Espagne : santé payante pour les sans-papiers. Si sa
situation n’est pas encore aussi critique, le système de
santé espagnol est sous vive tension. Fin novembre, des
dizaines de milliers de médecins et d’infirmières ont manifesté dans les rues de Madrid afin de protester contre la
privatisation prochaine de six hôpitaux de la capitale. Du
côté des patients, c’est surtout chez les migrants sans
papiers que la situation s’est largement aggravée cette
année : adoptée en avril, une nouvelle loi les a dessaisis
au 1er septembre de leur carte de santé – équivalent de
la carte vitale –, jusque-là accessible à toute personne
résidant dans le pays, espagnole ou non. Leur couverture maladie a aussitôt été « rétablie », mais au prix de
conventions payantes : 59,20 euros par mois pour les
18-65 ans, 155,40 euros pour les plus de 65 ans, un
coût excluant les médicaments et les transports sanitaires.
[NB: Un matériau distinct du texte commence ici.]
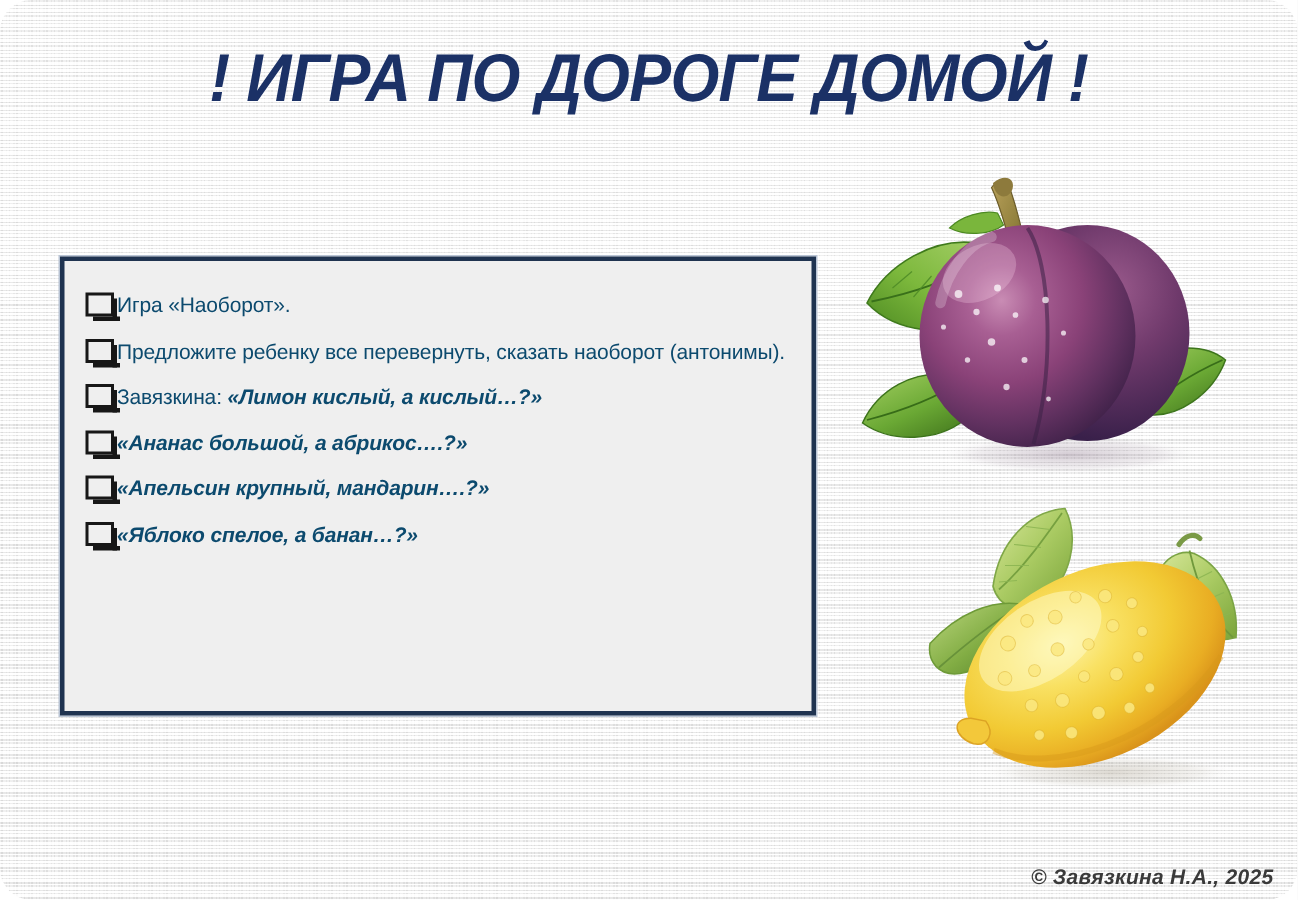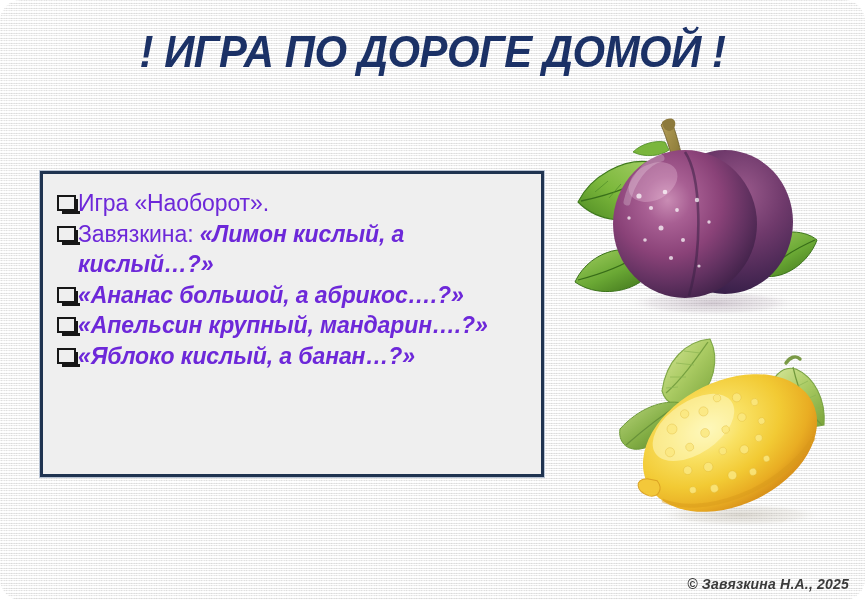"Игра «Наоборот»." #bullet-list li { color: #6d28d9 -> #0c4a6e; font-size: 23px -> 14px }
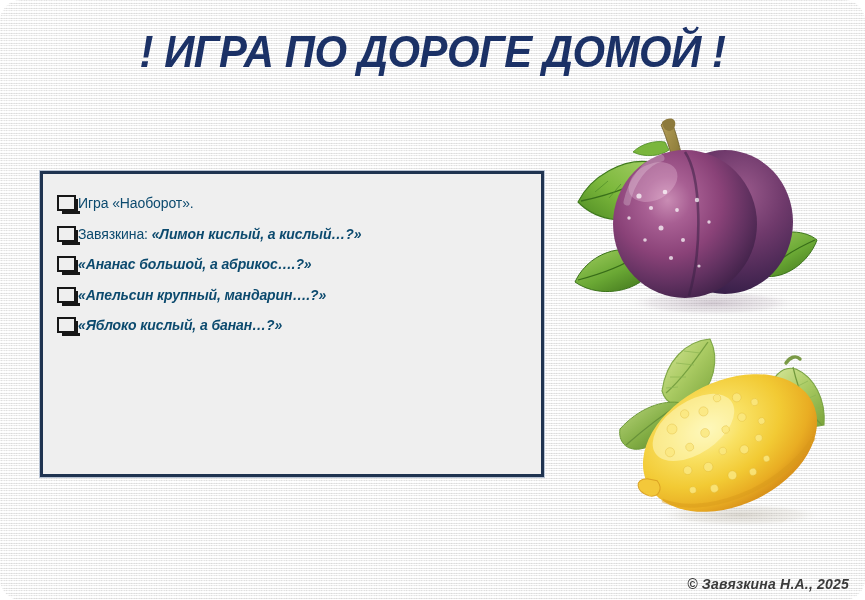"Предложите ребенку все перевернуть," li { html: none -> <li> <span></span> <span>Предложите ребенку все перевернуть, сказать наоборот (антонимы).</span> </li> }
Sont exemptés les consultations aux urgences, ainsi que
les femmes enceintes et les enfants, qui devront tout de
même payer 40 % de leurs médicaments.
Ces mesures ont engendré une vive opposition de la
part de plusieurs provinces, dont l’Andalousie qui refuse
pour l’instant de les appliquer. MdM a lancé fin août une
campagne de pétition auprès des médecins, « Derecho
a curar » (« Droit de soigner »). Selon Stefan Meyer, son
coordinateur, il s’agit d’« une régression des droits sociaux
[…], qui ouvre la voie à une commercialisation de la santé
publique » : le coût plus élevé pour les seniors évoque
« une logique plus proche de l’assurance privée que de
la solidarité publique ». Et d’ajouter que cette mesure
renforce l’idée que les étrangers en situation précaire
« viennent en Espagne pour se faire soigner, alors que
c’est pour travailler ».
Cette mise à l’écart serait non seulement injuste, mais
aussi contre-productive en termes de santé publique,
juge la Société espagnole des maladies infectieuses et de
microbiologie clinique (SEIMC). Parmi les 2 700 à 4 600
sans-papiers vivant avec le VIH que compte le pays,
27 à 50 morts supplémentaires, 38 à 68 nouveaux cas
de maladies opportunistes, pourraient survenir lors de
la première année d’application de la loi, ont estimé fin
août deux experts de la SEIMC, en s’appuyant sur les
données de Smart, une étude internationale d’interruption thérapeutique. « La hausse attendue de la morbidité
et de la mortalité engendra donc des coûts supplémentaires de prise en charge qui seront encore plus élevés
chez les patients les plus immunodéprimés », ajoutent les
médecins. Ce qui revient pour le gouvernement espagnol
à « économiser maintenant pour payer plus demain »,
résume Julio Montaner, ancien président de l’International
AIDS Society.
Après la Grèce et l’Espagne, au tour du Portugal, de l’Italie, de l’Irlande ? C’est ce que craint Nathalie Simonnot,
rappelant qu’« il faut que l’on soit vraiment attentif à la
situation ». Ici ou là, la crise risque de « casser les systèmes de protection, alors que c’est justement dans ces
moments-là que les gens en ont le plus besoin ».